Continuous data protection (CDP) is a topic that often comes up for VARs during discussions with customers that
are having backup window problems. Developed initially as a replacement for existing backup products, CDP solutions garnered a lot of interest, especially in the enterprise space. Now mostly implemented as an option within existing backup products, CDP can provide real benefits in the right use case. This tip will focus on some of those use cases and provide details around recovering data backed up with CDP.
Most CDP solutions use a process that captures data writes and records them to a second location, where they’re applied to a recovery image to keep it in sync with the primary data set. In case of a failure in the primary data set, this recovery image can be mounted and used as a failover copy. The CDP system also keeps a log of these changes and saves each one so that a current image can be rolled back to any previous point in time. Since it results in two synchronized copies of a given data set, CDP eliminates the need for a separate backup cycle, making the backup window a thing of the past. And, since the recovery image is always up to date with the primary, CDP can support a recovery point objective (RPO) of near zero, meaning there will be essentially no gap between the time a failure occurs and the last known good backup.
Originally, CDP solutions were developed and marketed largely by startup companies as a replacement or augmentation for traditional backup applications, but many iterations of CDP technology have since been acquired and integrated into existing backup products. Snapshot and replication technologies have also been used to provide a similar function to true continuous data protection, referred to as “near-CDP.” Snapshots involve capturing the status of a data set at predetermined times, for the purpose of re-creating that state, whereas CDP records write operations continuously. For the purposes of this tip, we’ll focus on “true” CDP solutions.
Which customers are a good fit for true CDP?
True CDP’s primary use case is mostly in larger environments where an always up-to-date backup is critical or where the IT organization needs the ability to dial back to the right moment in time before an event, such as data corruption, occurred. Many of these IT shops are using traditional backup methods but are running out of time to complete regular backups. As data explodes, global companies find themselves in a perfect-storm situation, with an increasing volume of data to back up and no window in which to do it. CDP can essentially remove the requirement for a backup window and, if the CDP volume can be accessed live, it also provides a near-instant recovery capability.
Another use case for CDP technology is as a standalone backup application. Compared with traditional backup solutions, these products can be simpler to implement and easier to use. This fits with the smaller-customer market segments this use case is focused on; they can also be less averse to replacing their existing backup infrastructure. However, some of these products actually use the near-CDP process of successive snapshots and replication.
How does true CDP recovery work?
Depending on the use case, recovery with CDP can be instantaneous, where applications or customers simply mount a LUN or file system and start using it as the primary data set. As described above, this is a common scenario for large customers that have no backup window and an RPO of near zero. For file data, recovery is pretty straightforward, and file versions from almost any point in time can be accessed. Once the primary system has been repaired, the recovery data set is used to reverse the process, resynchronizing the primary and “failing back” users and applications.

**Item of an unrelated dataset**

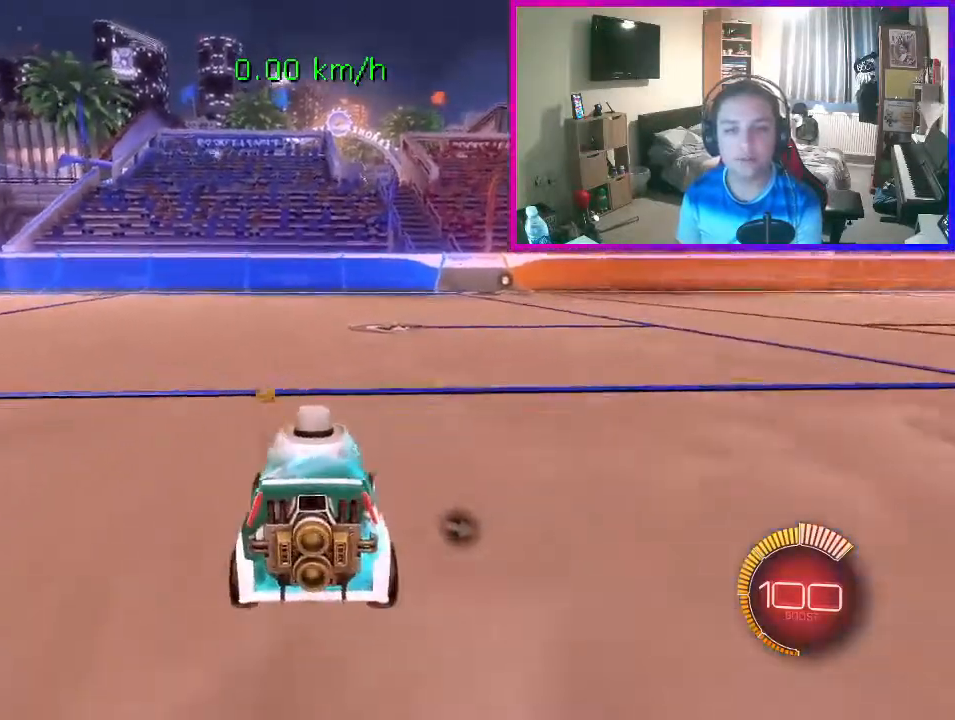
{"buttons": ["R2"], "left_stick": "right", "events": [[467, "R2", "down"]]}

For databases, recovery is trickier, as they usually must remain “application consistent” to be used in place of the primary data set during a failure. Sometimes this includes synchronizing with multiple applications and data volumes. Some CDP solutions leverage APIs such as Microsoft’s Volume Shadow Copy Service (VSS) to create recovery points by putting the database into a consistent state prior to capturing changes. This is essentially a snapshot process, which is triggered by the CDP software, although not every second. Other products track events such as file save operations and database startup and shutdown to indicate consistent recovery points. For both methods, these consistent-state recovery points are marked in the change journal. The downside is that fewer recovery points are available for database applications, compared with restoring files. This makes CDP recovery for databases similar to regular snapshot-based recovery.
With most CDP solutions, recovery of files is easy: Simply browse the directory of recovery images, locate the file versions needed and copy them back to the primary storage location. For the standalone backup use case, this can even be a self-service operation, one that’s especially appealing when compared with traditional products’ restores, which required IT intervention.
On the downside, CDP solutions capture every change made to a data set, which means that they basically never delete anything. The potential capacity of storage consumed can make CDP feasible only as a short- to medium-term solution. To address this, some products reduce the frequency of recovery points as backups age; others combine all recovery points older than a certain time into a “synthetic full” backup. A legacy backup application that integrated CDP companies’ technology may have your customers’ best solution by using CDP for only the most recent time frame and then saving the data for the long term by backing the CDP data store up as it would any another client.
Eric Slack is a senior analyst with Storage Switzerland.